The ring can now be placed on the orrery and adjusted. The goal here is to center the ring gear. This can be done by mounting the earth with the moon to the orrery and spinning it. When the earth moves around, the distance between the gears of the moon should remain equal, both sideways and vertical. This can be done by sliding in and out the arms of the moon gear ring. Once the moon tracks properly on the gear, the moon ring gear can be secured with super glue. Be warned that this step is quite complicated and takes some time. It took me over an hour and some extra drilling in gear arms to get it to track.

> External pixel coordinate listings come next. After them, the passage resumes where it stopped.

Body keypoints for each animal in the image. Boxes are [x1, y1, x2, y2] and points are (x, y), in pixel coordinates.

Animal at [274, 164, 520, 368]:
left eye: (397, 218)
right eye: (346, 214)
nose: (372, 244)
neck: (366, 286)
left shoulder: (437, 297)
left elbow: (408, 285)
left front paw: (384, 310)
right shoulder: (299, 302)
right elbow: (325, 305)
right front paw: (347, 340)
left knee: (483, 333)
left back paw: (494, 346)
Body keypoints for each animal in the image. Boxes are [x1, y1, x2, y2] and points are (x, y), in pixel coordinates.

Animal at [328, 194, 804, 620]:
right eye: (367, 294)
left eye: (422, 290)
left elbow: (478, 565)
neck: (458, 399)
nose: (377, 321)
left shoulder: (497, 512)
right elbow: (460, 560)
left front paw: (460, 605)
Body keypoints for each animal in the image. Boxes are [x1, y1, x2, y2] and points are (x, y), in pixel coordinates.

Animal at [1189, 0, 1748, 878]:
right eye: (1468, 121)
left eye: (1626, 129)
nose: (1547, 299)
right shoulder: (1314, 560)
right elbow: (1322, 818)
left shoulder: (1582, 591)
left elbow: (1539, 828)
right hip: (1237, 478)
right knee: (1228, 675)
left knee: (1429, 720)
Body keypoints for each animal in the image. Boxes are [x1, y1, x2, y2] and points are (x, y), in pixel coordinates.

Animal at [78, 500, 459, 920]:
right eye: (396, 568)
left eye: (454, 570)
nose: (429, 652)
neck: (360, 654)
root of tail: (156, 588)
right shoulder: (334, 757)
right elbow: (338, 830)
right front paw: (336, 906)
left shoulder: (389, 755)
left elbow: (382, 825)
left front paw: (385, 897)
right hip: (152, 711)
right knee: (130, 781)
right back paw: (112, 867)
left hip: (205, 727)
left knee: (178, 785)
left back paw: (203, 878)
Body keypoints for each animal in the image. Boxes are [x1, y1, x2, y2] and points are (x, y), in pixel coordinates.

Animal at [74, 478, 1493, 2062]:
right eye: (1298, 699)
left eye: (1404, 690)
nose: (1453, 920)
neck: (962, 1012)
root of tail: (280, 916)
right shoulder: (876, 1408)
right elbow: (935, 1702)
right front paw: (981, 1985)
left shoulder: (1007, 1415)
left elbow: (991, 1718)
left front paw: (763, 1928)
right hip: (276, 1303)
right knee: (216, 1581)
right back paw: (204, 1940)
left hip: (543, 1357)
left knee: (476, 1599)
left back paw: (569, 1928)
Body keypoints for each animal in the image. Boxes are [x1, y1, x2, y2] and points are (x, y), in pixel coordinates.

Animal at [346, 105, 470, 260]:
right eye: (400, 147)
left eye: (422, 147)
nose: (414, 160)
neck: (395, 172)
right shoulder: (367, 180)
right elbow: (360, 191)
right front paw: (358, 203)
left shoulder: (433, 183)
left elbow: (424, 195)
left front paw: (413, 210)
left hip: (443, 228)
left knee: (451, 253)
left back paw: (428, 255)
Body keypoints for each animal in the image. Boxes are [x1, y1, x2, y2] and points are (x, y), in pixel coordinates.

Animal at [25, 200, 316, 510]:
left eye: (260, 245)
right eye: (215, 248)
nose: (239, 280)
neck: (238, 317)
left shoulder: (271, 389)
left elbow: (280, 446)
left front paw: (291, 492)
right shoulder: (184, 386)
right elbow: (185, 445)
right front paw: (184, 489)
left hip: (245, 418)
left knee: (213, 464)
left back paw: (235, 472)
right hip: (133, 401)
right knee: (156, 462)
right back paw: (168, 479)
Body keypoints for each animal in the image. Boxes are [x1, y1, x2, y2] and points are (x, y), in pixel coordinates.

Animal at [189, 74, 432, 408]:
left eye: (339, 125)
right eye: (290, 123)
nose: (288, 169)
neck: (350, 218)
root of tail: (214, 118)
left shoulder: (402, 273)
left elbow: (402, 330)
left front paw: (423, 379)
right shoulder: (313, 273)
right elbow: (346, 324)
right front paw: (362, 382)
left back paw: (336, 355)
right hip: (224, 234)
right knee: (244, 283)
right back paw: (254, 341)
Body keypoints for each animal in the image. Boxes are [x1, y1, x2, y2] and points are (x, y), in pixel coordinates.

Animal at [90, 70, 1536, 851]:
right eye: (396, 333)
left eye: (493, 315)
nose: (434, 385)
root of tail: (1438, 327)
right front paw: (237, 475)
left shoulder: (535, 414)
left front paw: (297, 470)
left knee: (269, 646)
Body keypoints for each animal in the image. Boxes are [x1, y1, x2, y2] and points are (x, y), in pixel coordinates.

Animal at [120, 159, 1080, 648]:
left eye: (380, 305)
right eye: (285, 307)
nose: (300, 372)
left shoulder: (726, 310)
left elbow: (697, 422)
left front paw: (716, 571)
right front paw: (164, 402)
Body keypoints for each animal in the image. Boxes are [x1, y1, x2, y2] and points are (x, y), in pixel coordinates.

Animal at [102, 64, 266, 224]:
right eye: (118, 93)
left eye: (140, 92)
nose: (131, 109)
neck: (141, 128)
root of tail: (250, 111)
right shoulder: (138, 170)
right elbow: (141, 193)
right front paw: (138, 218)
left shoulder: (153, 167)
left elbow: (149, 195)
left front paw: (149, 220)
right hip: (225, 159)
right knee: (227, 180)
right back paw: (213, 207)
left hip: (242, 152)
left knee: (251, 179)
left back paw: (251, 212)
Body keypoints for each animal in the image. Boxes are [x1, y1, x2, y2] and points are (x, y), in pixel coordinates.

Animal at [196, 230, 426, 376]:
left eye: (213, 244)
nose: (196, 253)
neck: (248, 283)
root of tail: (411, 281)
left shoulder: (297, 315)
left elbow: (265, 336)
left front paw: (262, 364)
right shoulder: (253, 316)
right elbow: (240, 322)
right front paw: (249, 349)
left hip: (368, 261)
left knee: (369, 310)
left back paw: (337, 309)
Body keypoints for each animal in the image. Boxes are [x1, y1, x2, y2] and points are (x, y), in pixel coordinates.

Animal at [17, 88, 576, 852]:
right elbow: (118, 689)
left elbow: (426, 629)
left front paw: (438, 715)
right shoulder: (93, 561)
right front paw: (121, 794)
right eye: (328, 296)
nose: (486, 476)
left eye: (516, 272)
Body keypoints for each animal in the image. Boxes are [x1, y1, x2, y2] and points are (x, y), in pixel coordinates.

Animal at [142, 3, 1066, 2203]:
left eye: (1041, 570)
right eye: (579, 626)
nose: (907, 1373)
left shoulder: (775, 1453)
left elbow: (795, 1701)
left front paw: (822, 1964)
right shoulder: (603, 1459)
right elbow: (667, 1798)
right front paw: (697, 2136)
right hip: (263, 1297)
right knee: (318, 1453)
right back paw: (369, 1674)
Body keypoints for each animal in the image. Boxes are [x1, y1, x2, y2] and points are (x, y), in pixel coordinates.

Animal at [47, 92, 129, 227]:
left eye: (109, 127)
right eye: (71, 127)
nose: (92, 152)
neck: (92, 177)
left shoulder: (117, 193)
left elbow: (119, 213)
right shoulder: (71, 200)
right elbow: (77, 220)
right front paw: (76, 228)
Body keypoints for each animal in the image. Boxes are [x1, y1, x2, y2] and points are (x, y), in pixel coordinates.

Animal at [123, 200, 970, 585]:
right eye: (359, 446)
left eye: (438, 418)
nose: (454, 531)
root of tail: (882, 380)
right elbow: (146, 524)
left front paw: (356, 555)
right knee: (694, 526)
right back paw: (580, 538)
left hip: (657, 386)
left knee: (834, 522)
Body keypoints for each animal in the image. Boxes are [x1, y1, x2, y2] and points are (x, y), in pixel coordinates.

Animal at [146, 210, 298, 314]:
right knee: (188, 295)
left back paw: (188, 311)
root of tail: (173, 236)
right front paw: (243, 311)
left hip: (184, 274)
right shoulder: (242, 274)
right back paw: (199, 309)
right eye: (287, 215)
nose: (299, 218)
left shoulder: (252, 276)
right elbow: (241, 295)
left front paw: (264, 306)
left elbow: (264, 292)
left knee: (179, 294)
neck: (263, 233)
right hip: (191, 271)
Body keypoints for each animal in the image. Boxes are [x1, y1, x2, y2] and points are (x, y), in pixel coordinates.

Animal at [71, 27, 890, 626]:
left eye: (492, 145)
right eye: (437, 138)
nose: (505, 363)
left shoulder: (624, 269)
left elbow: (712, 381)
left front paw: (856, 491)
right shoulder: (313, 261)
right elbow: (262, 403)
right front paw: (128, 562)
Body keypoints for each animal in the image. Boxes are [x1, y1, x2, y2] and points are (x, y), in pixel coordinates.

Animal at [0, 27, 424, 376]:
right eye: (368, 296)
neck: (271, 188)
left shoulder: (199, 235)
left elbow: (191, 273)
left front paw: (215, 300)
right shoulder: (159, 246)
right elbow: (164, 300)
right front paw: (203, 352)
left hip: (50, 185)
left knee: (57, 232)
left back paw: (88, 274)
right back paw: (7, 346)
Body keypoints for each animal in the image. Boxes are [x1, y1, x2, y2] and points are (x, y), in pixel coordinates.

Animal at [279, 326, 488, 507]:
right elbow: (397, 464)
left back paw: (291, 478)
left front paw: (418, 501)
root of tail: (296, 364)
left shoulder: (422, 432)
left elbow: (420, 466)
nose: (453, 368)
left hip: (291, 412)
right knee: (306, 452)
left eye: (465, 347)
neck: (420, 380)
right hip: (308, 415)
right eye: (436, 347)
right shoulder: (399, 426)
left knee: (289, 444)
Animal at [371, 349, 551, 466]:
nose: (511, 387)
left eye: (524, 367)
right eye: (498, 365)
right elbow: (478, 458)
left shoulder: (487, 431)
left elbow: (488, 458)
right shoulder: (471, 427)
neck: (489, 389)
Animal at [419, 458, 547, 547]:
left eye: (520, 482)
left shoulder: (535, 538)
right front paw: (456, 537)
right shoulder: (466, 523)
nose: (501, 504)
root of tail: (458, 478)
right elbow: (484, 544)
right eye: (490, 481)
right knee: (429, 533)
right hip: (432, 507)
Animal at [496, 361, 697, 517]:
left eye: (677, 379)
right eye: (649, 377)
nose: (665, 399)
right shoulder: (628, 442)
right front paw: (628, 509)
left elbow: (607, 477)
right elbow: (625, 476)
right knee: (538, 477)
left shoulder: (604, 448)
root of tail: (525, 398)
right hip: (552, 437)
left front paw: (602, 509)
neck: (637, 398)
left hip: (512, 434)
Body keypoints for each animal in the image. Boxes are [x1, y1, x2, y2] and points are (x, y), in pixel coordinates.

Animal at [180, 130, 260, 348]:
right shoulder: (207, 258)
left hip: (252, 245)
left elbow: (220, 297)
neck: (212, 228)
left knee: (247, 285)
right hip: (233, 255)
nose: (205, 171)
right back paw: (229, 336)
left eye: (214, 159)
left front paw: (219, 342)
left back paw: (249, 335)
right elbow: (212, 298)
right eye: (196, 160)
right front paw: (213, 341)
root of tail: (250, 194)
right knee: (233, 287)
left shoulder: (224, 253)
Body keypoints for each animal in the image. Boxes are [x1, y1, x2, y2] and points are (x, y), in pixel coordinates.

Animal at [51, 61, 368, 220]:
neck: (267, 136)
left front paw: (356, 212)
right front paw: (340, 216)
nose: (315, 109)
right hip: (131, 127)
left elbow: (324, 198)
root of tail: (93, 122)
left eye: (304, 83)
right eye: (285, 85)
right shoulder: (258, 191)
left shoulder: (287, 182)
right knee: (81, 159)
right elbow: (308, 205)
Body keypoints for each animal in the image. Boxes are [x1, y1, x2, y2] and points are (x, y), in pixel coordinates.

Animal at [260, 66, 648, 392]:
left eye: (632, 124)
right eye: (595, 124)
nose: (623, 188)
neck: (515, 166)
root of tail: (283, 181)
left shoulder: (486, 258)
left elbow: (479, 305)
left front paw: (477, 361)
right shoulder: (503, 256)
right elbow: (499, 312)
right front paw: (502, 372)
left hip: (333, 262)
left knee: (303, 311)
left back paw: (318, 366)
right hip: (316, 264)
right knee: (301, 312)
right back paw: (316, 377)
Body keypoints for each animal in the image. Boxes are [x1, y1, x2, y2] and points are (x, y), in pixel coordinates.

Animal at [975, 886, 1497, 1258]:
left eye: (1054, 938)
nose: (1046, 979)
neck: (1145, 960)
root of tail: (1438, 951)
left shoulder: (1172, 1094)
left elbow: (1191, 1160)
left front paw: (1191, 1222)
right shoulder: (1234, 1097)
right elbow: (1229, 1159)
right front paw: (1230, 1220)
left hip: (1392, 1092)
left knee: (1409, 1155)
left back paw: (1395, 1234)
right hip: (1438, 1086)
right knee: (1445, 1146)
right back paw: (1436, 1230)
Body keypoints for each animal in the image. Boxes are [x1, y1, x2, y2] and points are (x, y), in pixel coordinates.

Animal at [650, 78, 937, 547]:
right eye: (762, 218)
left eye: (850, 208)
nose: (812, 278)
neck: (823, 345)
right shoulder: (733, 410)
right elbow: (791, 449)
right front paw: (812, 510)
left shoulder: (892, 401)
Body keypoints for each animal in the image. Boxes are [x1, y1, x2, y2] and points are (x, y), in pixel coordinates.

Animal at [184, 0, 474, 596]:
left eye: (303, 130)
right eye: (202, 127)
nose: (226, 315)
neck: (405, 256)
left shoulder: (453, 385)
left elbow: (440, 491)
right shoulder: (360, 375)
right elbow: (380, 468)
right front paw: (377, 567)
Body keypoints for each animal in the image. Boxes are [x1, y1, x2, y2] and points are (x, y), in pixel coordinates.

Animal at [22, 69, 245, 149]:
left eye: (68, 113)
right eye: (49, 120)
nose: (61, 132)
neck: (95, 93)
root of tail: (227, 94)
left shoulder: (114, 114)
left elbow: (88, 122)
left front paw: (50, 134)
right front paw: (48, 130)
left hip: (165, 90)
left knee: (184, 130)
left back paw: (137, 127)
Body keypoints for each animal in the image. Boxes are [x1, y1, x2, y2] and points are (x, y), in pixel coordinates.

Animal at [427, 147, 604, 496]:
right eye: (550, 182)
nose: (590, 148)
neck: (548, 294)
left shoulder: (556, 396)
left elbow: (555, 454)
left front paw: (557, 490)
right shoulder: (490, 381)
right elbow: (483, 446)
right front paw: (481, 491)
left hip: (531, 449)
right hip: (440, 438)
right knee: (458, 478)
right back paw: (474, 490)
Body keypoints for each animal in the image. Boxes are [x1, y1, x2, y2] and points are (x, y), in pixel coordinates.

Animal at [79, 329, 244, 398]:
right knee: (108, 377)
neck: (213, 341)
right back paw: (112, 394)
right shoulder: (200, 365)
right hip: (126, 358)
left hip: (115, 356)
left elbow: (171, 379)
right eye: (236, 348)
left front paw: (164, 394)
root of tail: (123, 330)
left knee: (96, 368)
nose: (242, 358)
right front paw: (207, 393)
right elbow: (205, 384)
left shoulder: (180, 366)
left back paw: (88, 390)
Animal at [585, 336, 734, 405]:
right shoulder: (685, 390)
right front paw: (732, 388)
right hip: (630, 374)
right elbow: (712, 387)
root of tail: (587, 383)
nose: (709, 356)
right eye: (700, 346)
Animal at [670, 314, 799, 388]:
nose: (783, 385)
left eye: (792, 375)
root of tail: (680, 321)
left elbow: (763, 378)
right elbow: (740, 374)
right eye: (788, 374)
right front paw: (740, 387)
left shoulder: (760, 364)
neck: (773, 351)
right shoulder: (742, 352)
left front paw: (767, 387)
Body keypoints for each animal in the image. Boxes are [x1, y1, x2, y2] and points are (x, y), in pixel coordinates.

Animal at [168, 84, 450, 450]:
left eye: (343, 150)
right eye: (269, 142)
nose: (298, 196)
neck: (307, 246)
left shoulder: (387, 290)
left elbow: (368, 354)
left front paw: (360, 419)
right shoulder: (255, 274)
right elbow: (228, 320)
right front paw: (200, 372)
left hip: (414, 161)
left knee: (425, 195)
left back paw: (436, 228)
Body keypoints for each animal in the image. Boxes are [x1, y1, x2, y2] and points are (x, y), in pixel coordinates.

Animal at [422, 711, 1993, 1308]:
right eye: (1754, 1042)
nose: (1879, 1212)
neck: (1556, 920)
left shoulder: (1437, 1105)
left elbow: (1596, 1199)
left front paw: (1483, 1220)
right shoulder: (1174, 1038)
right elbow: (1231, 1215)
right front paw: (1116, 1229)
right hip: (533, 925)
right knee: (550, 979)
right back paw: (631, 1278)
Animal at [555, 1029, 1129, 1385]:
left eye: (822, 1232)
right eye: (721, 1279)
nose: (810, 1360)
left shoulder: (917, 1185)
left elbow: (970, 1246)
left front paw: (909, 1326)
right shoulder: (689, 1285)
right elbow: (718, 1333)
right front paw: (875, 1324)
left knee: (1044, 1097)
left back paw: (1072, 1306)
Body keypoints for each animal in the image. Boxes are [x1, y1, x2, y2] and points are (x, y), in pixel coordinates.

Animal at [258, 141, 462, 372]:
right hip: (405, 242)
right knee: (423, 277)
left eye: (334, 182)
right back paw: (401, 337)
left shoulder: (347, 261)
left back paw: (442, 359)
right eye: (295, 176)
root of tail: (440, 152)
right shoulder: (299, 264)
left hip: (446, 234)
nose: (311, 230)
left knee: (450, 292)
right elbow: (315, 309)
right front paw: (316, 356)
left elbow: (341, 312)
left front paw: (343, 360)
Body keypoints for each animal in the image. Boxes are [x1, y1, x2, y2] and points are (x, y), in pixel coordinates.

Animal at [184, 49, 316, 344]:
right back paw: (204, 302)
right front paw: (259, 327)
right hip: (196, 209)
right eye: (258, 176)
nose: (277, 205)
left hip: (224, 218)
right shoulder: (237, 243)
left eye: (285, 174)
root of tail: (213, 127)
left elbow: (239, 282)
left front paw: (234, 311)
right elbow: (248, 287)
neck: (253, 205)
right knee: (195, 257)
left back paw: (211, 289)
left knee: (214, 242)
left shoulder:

Step 12: Mounting the Planets
With everything else assembled, the planets can be put in place. A few helpful notes:
- From small to large, the balls are: Mercury, the Moon (both the same size), Mars, Venus, Earth, Saturn (with the ring) and Jupiter.
- The planets are mounted: Mercury, Venus, Earth with moon, Mars, Jupiter and Saturn. If you needed this note to remember the proper order, shame on you.
- Mercury, the Moon, Venus and mars have 2mm shafts. Earth, Jupiter and Saturn have 3mm shafts.
- The shafts can be secured in their gears using a small drop of super glue.
- In the previous step the moon ring and the earth should have been aligned. All other planets should have clearance.
- If the planets do not have the clearance to move past one-another, the arms can be slightly bent.
There is not much else to this step.
Step 13: Appreciate It
Now enjoy a finished orrery. All in all I think the orrery came out really well. Apart from the moon it was really easy to assemble and the printing time was less than I initially expected. I think that without the moon ring this would be a nice project for someone who got the basics of 3D printing and now wants something really cool to make. I will keep mine on display somewhere on my bookshelf. With the USB, I can easily power it every now and then without worrying about damaging it.
Now for some future ideas. Obviously I could make an orrery with ALL the planets and ALL the moons, spinning. Maybe add Ceres, Pluto, the asteroid belt. But while some of those things might actually be cool, others will be overly complicated for no apparent reason. There is one thing though, and the image above gives it away.
This project is an orrery, but originally, this was planned to be a Tellurion, or a Sun-Earth-Moon orrery. A Tellurion is an orrery with only the sun, the earth and the moon, but way more accurate than they are portrayed in my orrery.
The sun spins, the earth spins around the sun, the earth rotates with the tilt it has for real. The moon spins around the earth the way it does for real and if you want to make it really cool, the moon's tilt shifts the way it does in the real world.
My initial idea was that with only 3 bodies the Tellurion would be simpler than the orrery. Boy was I wrong. While there are fewer bodies, their relative motions are way more complicated. The earth actually makes 366,25 rotations for every 365,25 days. The extra rotation comes from the earth also spinning around the sun. This is just one of the things to keep in mind and after a day of design, I had a headache.
So maybe some other time will I make a Tellurion to sit next to my Orrery. For now, I will enjoy my Orrery by itself.
Thanks for reading this Instructable.